What the exercise asks:
The data must be reproduced verbatim; images are to be omitted.

Material for this exercise:
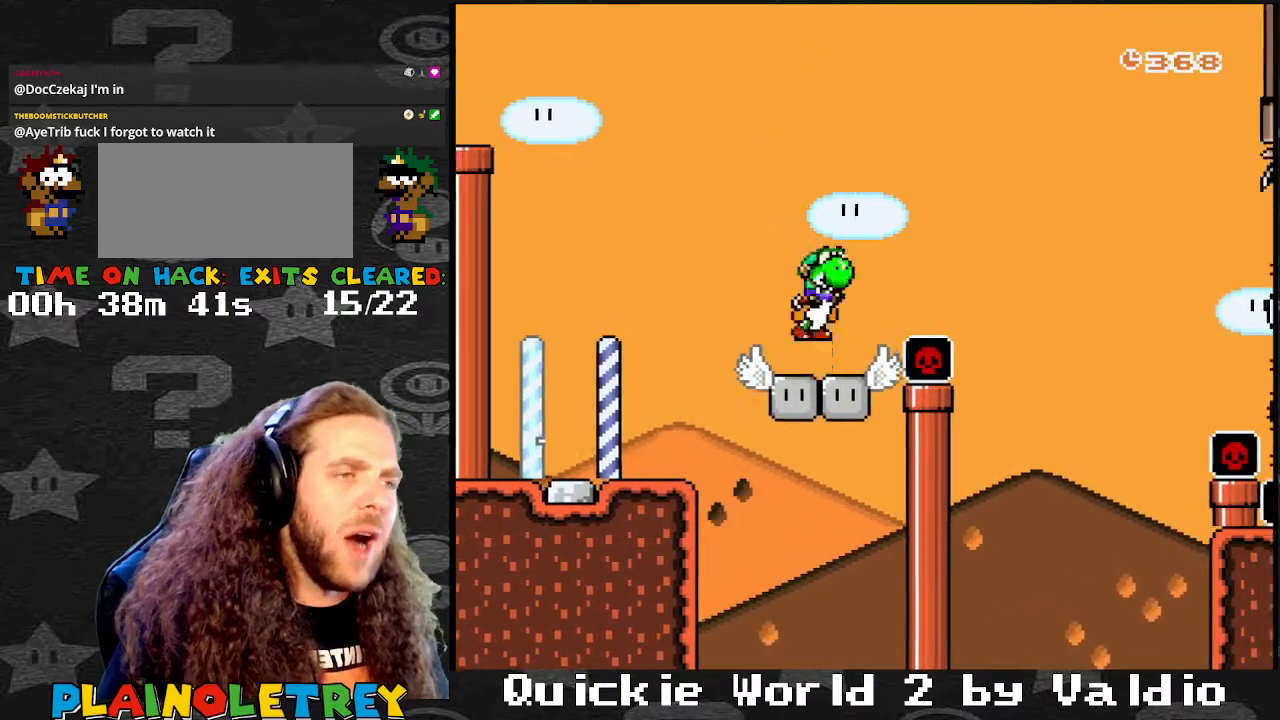
{"buttons": ["B", "Y", "DPAD_LEFT"], "events": [[300, "B", "up"], [367, "B", "down"], [400, "DPAD_DOWN", "down"], [434, "DPAD_DOWN", "up"], [434, "DPAD_LEFT", "down"], [434, "DPAD_RIGHT", "up"]]}
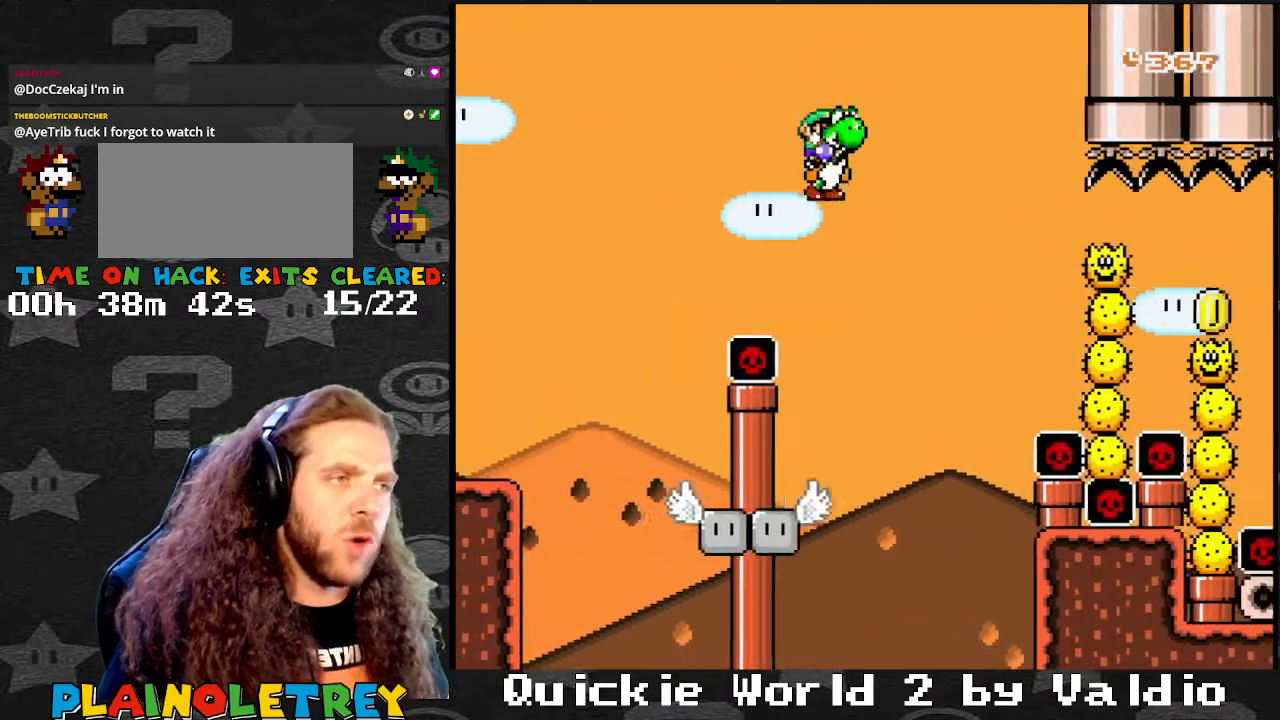
{"buttons": ["Y"], "events": [[67, "DPAD_LEFT", "up"], [67, "DPAD_RIGHT", "down"], [167, "B", "up"], [267, "DPAD_RIGHT", "up"]]}
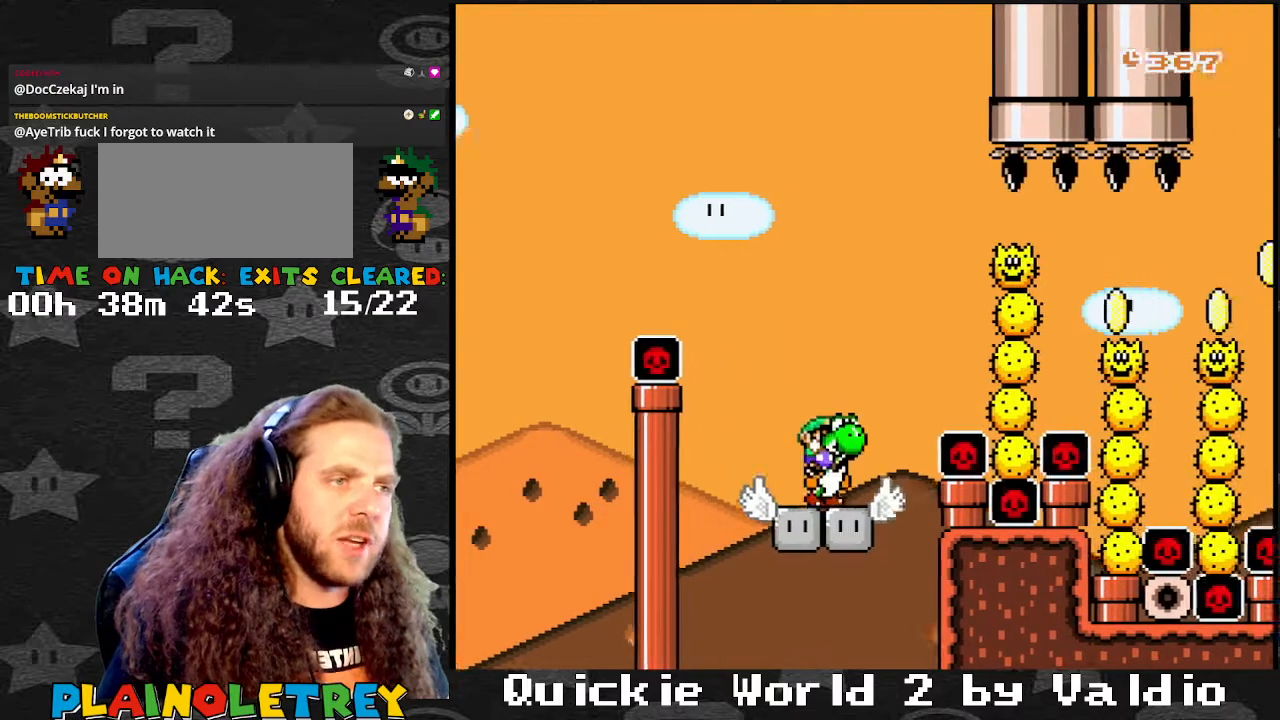
{"buttons": ["Y", "DPAD_LEFT"], "events": [[100, "Y", "up"], [133, "Y", "down"], [400, "DPAD_LEFT", "down"]]}
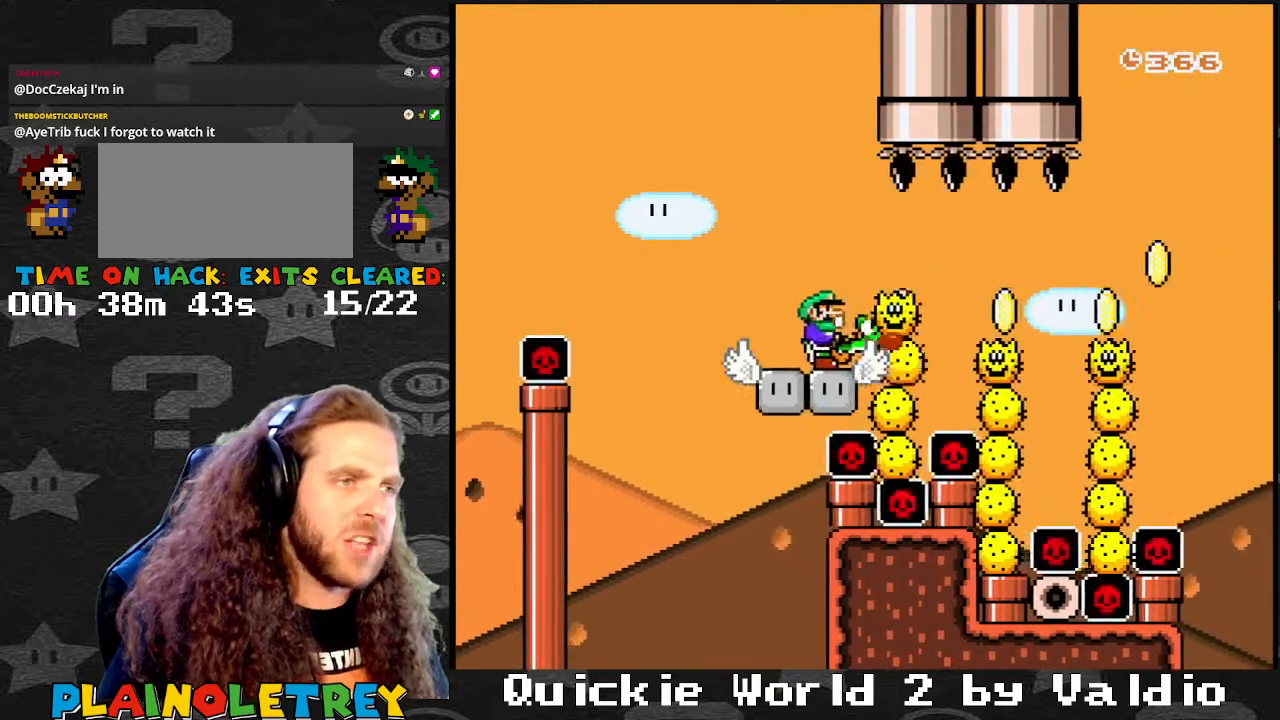
{"buttons": ["Y"], "events": [[167, "DPAD_LEFT", "up"], [201, "DPAD_RIGHT", "down"], [267, "DPAD_RIGHT", "up"]]}
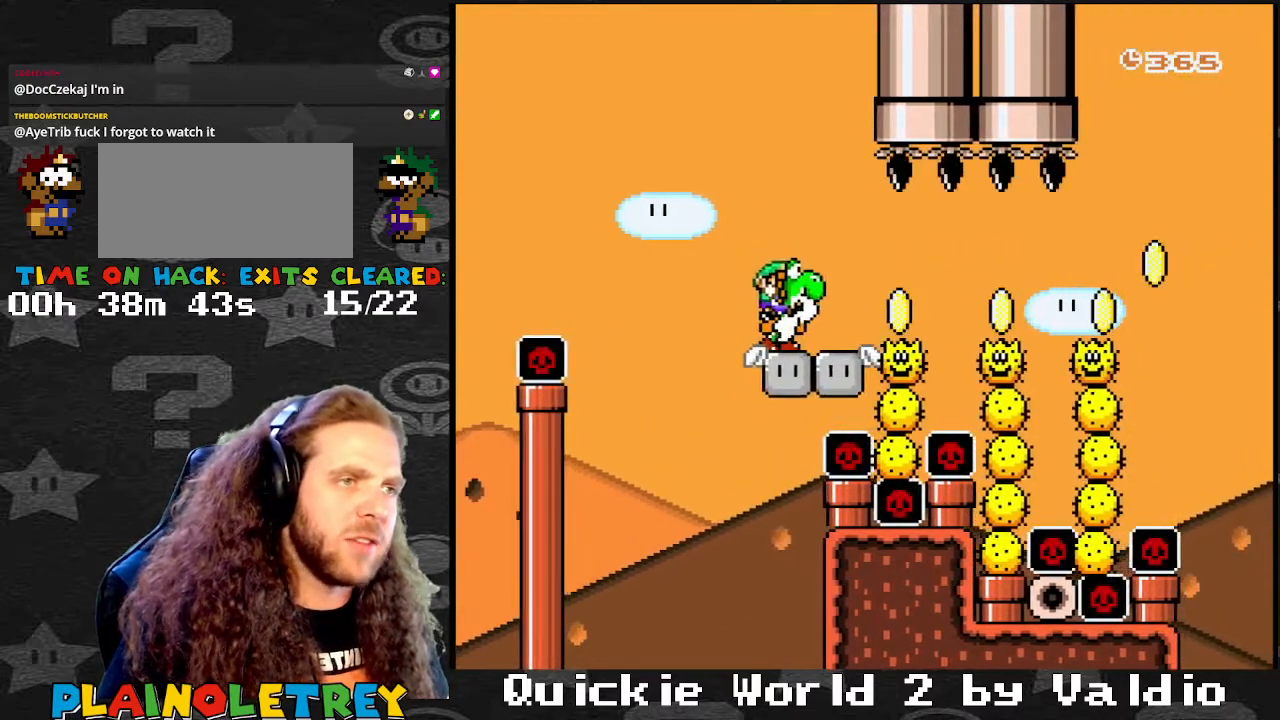
{"buttons": ["B", "Y", "DPAD_RIGHT"], "events": [[100, "DPAD_RIGHT", "down"], [200, "DPAD_RIGHT", "up"], [233, "DPAD_LEFT", "down"], [367, "B", "down"], [367, "DPAD_LEFT", "up"], [367, "DPAD_RIGHT", "down"]]}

Answer space:
{"buttons": ["B", "Y", "DPAD_LEFT"], "events": [[300, "B", "up"], [367, "B", "down"], [400, "DPAD_DOWN", "down"], [434, "DPAD_DOWN", "up"], [434, "DPAD_LEFT", "down"], [434, "DPAD_RIGHT", "up"]]}
{"buttons": ["Y"], "events": [[67, "DPAD_LEFT", "up"], [67, "DPAD_RIGHT", "down"], [167, "B", "up"], [267, "DPAD_RIGHT", "up"]]}
{"buttons": ["Y", "DPAD_LEFT"], "events": [[100, "Y", "up"], [133, "Y", "down"], [400, "DPAD_LEFT", "down"]]}
{"buttons": ["Y"], "events": [[167, "DPAD_LEFT", "up"], [201, "DPAD_RIGHT", "down"], [267, "DPAD_RIGHT", "up"]]}
{"buttons": ["B", "Y", "DPAD_RIGHT"], "events": [[100, "DPAD_RIGHT", "down"], [200, "DPAD_RIGHT", "up"], [233, "DPAD_LEFT", "down"], [367, "B", "down"], [367, "DPAD_LEFT", "up"], [367, "DPAD_RIGHT", "down"]]}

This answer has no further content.